Task to complete
Locate every line in the records below that contains the word "Ihre" and copy each of those lines.

Data for this exercise
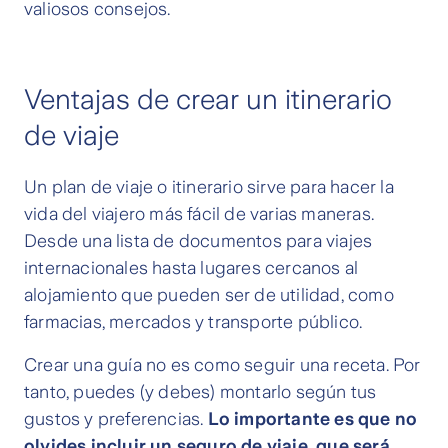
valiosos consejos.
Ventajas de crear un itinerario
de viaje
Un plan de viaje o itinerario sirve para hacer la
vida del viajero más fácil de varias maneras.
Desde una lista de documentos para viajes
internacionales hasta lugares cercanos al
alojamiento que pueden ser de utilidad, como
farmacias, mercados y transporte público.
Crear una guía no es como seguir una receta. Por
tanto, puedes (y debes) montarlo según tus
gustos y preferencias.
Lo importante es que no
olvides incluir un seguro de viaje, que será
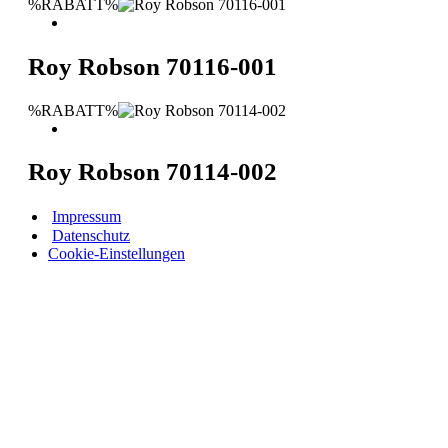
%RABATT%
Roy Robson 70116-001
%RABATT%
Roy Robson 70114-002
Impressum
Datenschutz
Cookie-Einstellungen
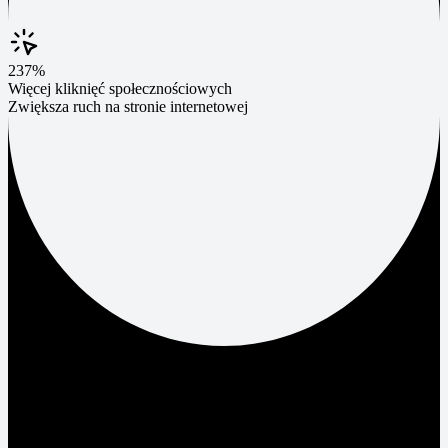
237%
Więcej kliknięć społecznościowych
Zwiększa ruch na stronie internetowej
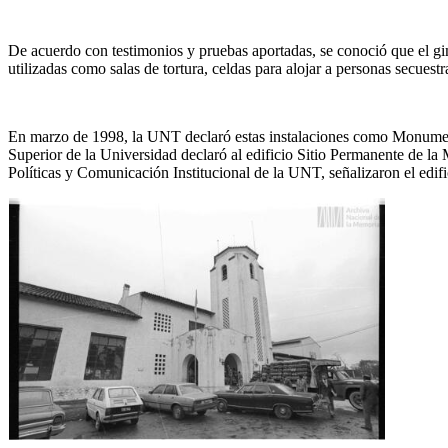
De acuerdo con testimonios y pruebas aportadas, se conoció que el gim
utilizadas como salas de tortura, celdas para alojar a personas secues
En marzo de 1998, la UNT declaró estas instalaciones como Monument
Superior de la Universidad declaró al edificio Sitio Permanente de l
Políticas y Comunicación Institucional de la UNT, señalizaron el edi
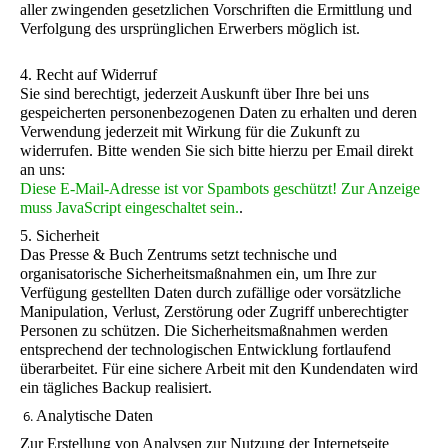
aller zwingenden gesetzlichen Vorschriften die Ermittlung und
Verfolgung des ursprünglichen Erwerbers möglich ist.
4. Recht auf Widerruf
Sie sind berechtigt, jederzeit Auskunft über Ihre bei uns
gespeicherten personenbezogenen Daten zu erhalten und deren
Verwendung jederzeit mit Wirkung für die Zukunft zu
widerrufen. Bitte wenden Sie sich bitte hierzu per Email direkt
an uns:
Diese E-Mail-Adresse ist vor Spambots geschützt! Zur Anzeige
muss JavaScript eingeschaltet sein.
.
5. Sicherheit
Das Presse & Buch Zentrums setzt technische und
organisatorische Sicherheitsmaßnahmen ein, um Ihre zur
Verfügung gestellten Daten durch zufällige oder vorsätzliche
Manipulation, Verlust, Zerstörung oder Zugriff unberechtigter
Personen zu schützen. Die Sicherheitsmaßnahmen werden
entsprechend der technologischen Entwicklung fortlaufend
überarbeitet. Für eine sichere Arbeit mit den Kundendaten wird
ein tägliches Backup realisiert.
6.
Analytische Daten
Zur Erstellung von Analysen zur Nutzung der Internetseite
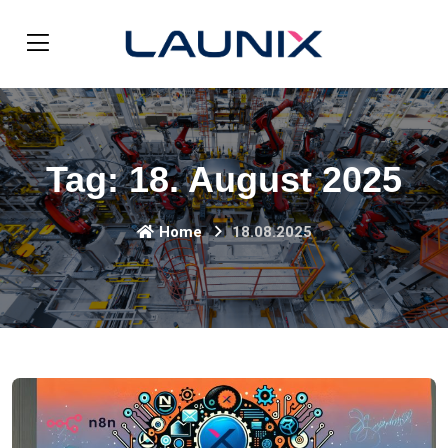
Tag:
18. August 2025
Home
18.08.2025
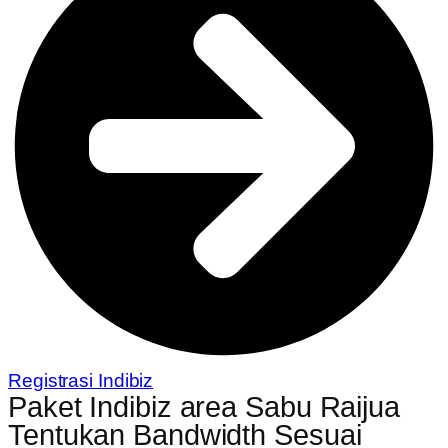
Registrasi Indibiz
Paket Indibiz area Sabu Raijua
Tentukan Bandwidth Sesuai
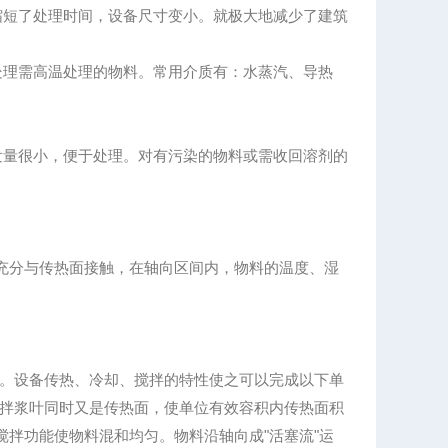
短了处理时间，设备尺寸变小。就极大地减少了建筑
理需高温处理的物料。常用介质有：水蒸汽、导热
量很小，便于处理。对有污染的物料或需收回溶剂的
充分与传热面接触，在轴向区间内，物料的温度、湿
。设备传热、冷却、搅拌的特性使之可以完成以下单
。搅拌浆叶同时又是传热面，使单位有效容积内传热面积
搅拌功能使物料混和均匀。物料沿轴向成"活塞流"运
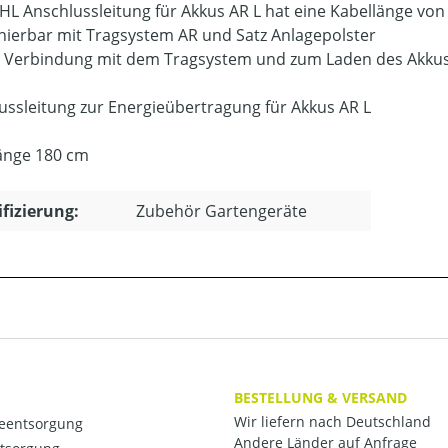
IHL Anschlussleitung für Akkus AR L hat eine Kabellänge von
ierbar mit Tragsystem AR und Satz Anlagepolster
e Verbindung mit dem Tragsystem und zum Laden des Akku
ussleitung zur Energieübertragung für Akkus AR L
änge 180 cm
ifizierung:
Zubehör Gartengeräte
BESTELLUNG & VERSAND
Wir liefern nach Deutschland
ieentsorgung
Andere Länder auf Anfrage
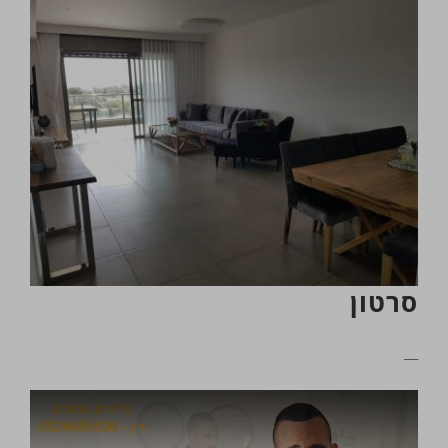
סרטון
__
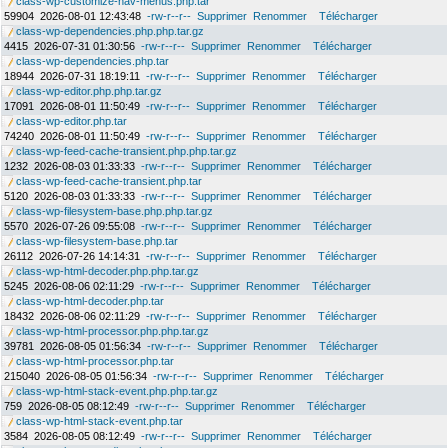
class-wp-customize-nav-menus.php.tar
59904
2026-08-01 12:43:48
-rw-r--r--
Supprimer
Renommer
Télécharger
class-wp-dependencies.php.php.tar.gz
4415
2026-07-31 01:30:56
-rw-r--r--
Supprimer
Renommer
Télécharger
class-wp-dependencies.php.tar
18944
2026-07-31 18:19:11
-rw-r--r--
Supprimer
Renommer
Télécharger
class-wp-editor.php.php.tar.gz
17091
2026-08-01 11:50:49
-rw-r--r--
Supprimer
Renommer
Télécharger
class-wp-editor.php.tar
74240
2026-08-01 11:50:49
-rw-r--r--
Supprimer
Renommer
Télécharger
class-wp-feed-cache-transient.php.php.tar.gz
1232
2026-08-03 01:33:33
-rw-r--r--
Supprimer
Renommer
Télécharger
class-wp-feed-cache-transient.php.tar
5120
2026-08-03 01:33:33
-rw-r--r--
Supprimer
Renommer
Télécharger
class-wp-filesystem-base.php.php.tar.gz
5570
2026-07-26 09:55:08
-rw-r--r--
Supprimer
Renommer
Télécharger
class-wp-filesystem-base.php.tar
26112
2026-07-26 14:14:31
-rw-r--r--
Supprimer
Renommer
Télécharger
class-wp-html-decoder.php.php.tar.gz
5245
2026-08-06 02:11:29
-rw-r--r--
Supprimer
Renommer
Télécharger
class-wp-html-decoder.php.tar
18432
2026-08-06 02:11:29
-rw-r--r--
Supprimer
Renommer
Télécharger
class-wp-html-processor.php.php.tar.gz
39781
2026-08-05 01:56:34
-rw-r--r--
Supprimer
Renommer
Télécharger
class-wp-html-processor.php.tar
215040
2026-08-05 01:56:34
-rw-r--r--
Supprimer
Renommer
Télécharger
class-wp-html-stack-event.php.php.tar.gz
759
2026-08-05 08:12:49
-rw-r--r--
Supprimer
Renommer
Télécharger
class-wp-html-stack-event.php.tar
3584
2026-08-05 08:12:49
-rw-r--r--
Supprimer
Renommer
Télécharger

Exercise response
Sie sind berechtigt, jederzeit Auskunft über Ihre bei uns
organisatorische Sicherheitsmaßnahmen ein, um Ihre zur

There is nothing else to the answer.